In recent decades there have been new homes and landmarks, such as the Novi Sad and Lady Julian bridges, built in the King Street area.
Hundreds more homes could be built on a number of other nearby sites, including Rose Lane, Ber Street and the Deal Ground site at Whitlingham, which feature in a blueprint being drawn up by the city council as potentially suitable for new homes between now and 2025.
At a meeting last month of the city council’s sustainable development panel, where that blueprint, known as the site allocations plan, was discussed, Graham Nelson, the authority’s head of planning, said there were a number of “quite significant sites coming forward” in the area.
He said: “That may change the nature of that area, with a greater number of people living there and there may be a requirement for more local shops to serve the area.
“We are already in negotiations with our county colleagues about school provision. It is likely that we will have to find a site for a new primary school in Norwich to serve the east of the city centre.”
Another site earmarked for about 300 homes in that blueprint is the five-acre St Anne’s Wharf site, between the River Wensum and King Street.

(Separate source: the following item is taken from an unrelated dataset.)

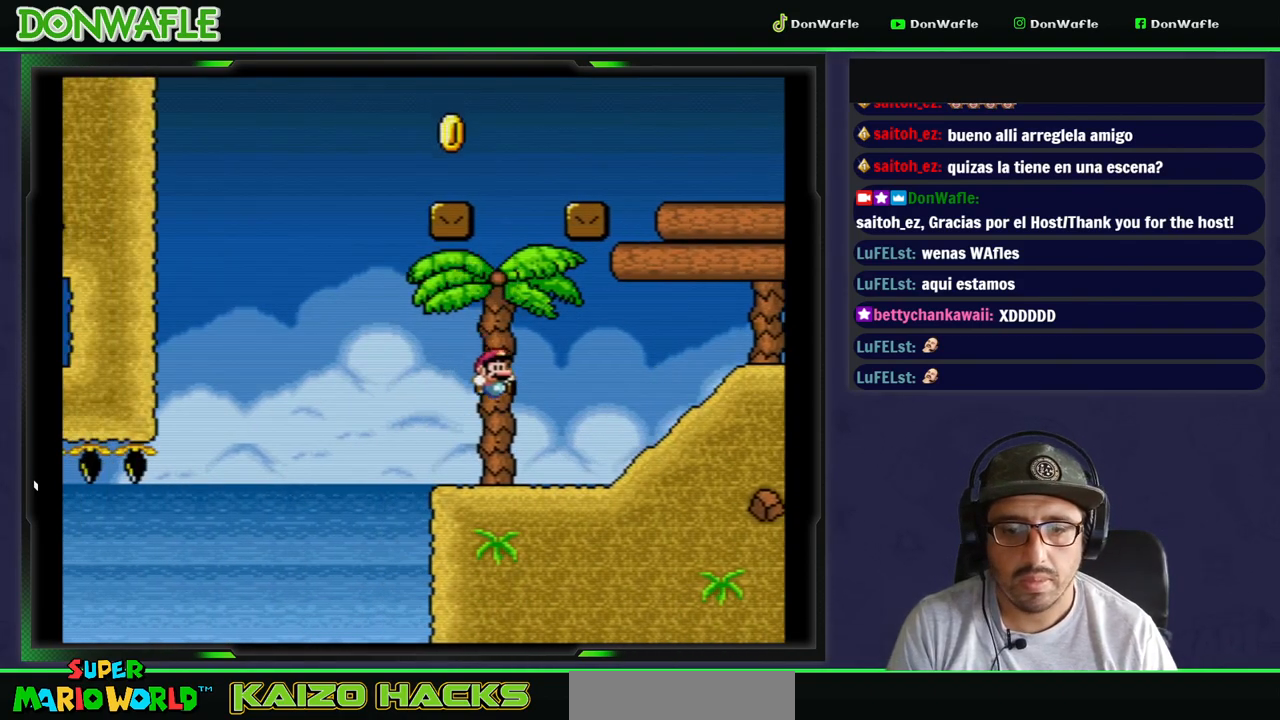
{"dt_ms": 500, "buttons": ["Y", "DPAD_LEFT"], "events": [[150, "B", "down"], [267, "B", "up"], [400, "DPAD_RIGHT", "up"], [450, "DPAD_LEFT", "down"]]}
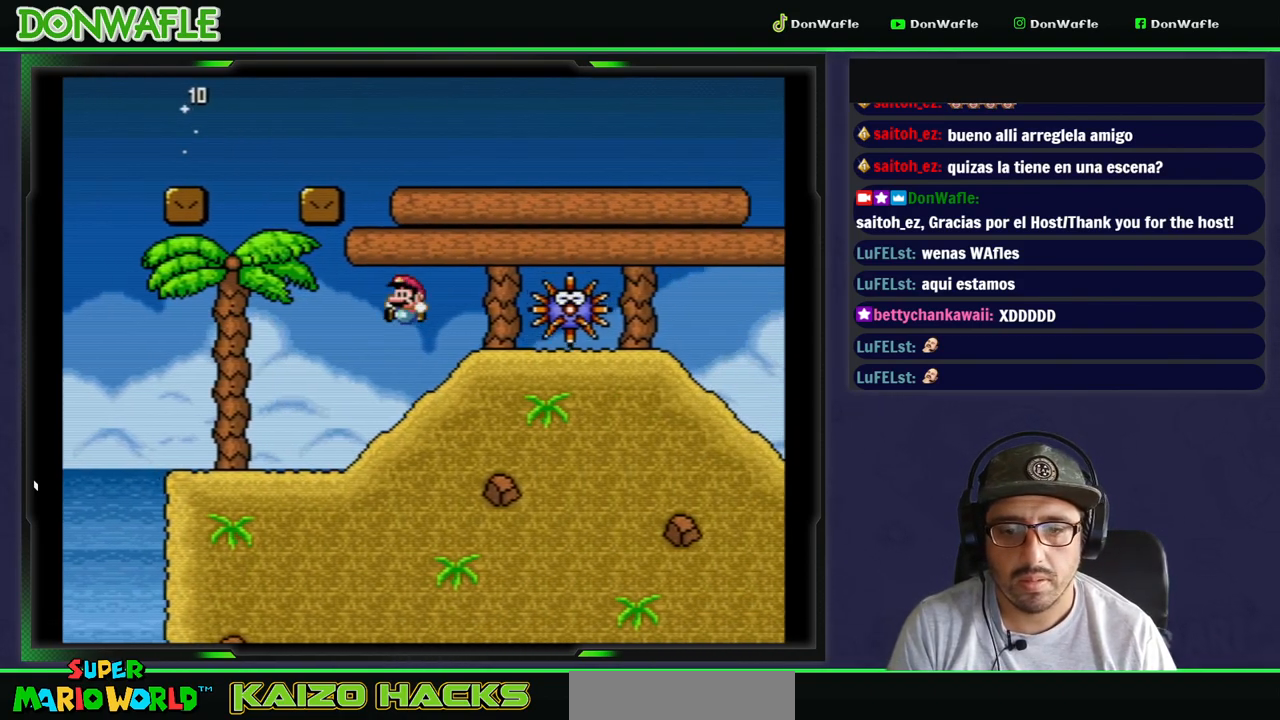
{"dt_ms": 500, "buttons": ["Y", "DPAD_LEFT"], "events": []}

Plans for 437 homes on the former Norwich Brewery site stalled after property developers City Living Developments (Norwich) and sister companies City Living Homes and Anglia Projects & Developments went into administration two years ago.
The partnership has appointed a project team, led by David Lock Associates, to work on a plan for the south city centre area, which will go out for consultation in the autumn.
People who live and work in the area have attended open-door sessions over the proposals, with another one due to be held on Thursday.
It will take place at the King’s Centre in King Street, between 3pm and 7pm.